■ Action item ■
Please return the whole listing exactly.

■ Listed entries ■
______
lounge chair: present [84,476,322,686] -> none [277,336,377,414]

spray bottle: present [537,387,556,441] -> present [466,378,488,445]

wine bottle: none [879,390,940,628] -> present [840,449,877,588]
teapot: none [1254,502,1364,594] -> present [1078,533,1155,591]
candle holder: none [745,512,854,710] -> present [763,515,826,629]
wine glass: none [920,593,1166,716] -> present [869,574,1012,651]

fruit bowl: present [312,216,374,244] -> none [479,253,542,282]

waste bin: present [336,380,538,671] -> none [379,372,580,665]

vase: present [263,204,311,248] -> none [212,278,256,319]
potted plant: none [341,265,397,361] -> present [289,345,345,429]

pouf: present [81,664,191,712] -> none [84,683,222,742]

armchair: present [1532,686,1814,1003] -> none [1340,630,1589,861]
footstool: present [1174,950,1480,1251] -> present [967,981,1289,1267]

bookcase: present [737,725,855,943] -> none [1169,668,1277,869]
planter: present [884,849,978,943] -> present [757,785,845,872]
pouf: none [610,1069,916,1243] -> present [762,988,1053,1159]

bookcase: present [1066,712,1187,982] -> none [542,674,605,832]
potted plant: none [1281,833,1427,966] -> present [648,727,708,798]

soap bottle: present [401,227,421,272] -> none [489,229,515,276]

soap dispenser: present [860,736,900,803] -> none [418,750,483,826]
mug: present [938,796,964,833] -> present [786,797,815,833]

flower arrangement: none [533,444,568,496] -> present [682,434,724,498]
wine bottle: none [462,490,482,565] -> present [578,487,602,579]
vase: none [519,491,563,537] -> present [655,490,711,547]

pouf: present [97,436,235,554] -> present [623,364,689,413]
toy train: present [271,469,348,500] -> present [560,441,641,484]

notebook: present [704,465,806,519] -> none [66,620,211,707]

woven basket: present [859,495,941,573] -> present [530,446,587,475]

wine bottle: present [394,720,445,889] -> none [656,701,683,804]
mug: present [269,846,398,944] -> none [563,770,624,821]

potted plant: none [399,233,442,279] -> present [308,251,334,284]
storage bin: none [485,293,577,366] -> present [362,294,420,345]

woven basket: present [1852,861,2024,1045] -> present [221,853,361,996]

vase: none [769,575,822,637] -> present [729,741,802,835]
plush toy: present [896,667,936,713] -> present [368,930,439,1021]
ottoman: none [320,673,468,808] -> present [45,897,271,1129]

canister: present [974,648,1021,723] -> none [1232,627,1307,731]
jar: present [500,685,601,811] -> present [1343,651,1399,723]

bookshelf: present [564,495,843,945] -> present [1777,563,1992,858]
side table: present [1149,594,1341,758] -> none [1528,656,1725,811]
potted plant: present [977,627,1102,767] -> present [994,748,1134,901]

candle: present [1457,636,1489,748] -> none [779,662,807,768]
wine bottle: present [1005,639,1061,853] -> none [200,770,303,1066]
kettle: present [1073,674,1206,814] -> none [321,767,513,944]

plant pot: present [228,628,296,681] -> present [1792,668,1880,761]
______
■ Response to this exercise ■
lounge chair: present [84,476,322,686] -> none [277,336,377,414]

spray bottle: present [537,387,556,441] -> present [466,378,488,445]

wine bottle: none [879,390,940,628] -> present [840,449,877,588]
teapot: none [1254,502,1364,594] -> present [1078,533,1155,591]
candle holder: none [745,512,854,710] -> present [763,515,826,629]
wine glass: none [920,593,1166,716] -> present [869,574,1012,651]

fruit bowl: present [312,216,374,244] -> none [479,253,542,282]

waste bin: present [336,380,538,671] -> none [379,372,580,665]

vase: present [263,204,311,248] -> none [212,278,256,319]
potted plant: none [341,265,397,361] -> present [289,345,345,429]

pouf: present [81,664,191,712] -> none [84,683,222,742]

armchair: present [1532,686,1814,1003] -> none [1340,630,1589,861]
footstool: present [1174,950,1480,1251] -> present [967,981,1289,1267]

bookcase: present [737,725,855,943] -> none [1169,668,1277,869]
planter: present [884,849,978,943] -> present [757,785,845,872]
pouf: none [610,1069,916,1243] -> present [762,988,1053,1159]

bookcase: present [1066,712,1187,982] -> none [542,674,605,832]
potted plant: none [1281,833,1427,966] -> present [648,727,708,798]

soap bottle: present [401,227,421,272] -> none [489,229,515,276]

soap dispenser: present [860,736,900,803] -> none [418,750,483,826]
mug: present [938,796,964,833] -> present [786,797,815,833]

flower arrangement: none [533,444,568,496] -> present [682,434,724,498]
wine bottle: none [462,490,482,565] -> present [578,487,602,579]
vase: none [519,491,563,537] -> present [655,490,711,547]

pouf: present [97,436,235,554] -> present [623,364,689,413]
toy train: present [271,469,348,500] -> present [560,441,641,484]

notebook: present [704,465,806,519] -> none [66,620,211,707]

woven basket: present [859,495,941,573] -> present [530,446,587,475]

wine bottle: present [394,720,445,889] -> none [656,701,683,804]
mug: present [269,846,398,944] -> none [563,770,624,821]

potted plant: none [399,233,442,279] -> present [308,251,334,284]
storage bin: none [485,293,577,366] -> present [362,294,420,345]

woven basket: present [1852,861,2024,1045] -> present [221,853,361,996]

vase: none [769,575,822,637] -> present [729,741,802,835]
plush toy: present [896,667,936,713] -> present [368,930,439,1021]
ottoman: none [320,673,468,808] -> present [45,897,271,1129]

canister: present [974,648,1021,723] -> none [1232,627,1307,731]
jar: present [500,685,601,811] -> present [1343,651,1399,723]

bookshelf: present [564,495,843,945] -> present [1777,563,1992,858]
side table: present [1149,594,1341,758] -> none [1528,656,1725,811]
potted plant: present [977,627,1102,767] -> present [994,748,1134,901]

candle: present [1457,636,1489,748] -> none [779,662,807,768]
wine bottle: present [1005,639,1061,853] -> none [200,770,303,1066]
kettle: present [1073,674,1206,814] -> none [321,767,513,944]

plant pot: present [228,628,296,681] -> present [1792,668,1880,761]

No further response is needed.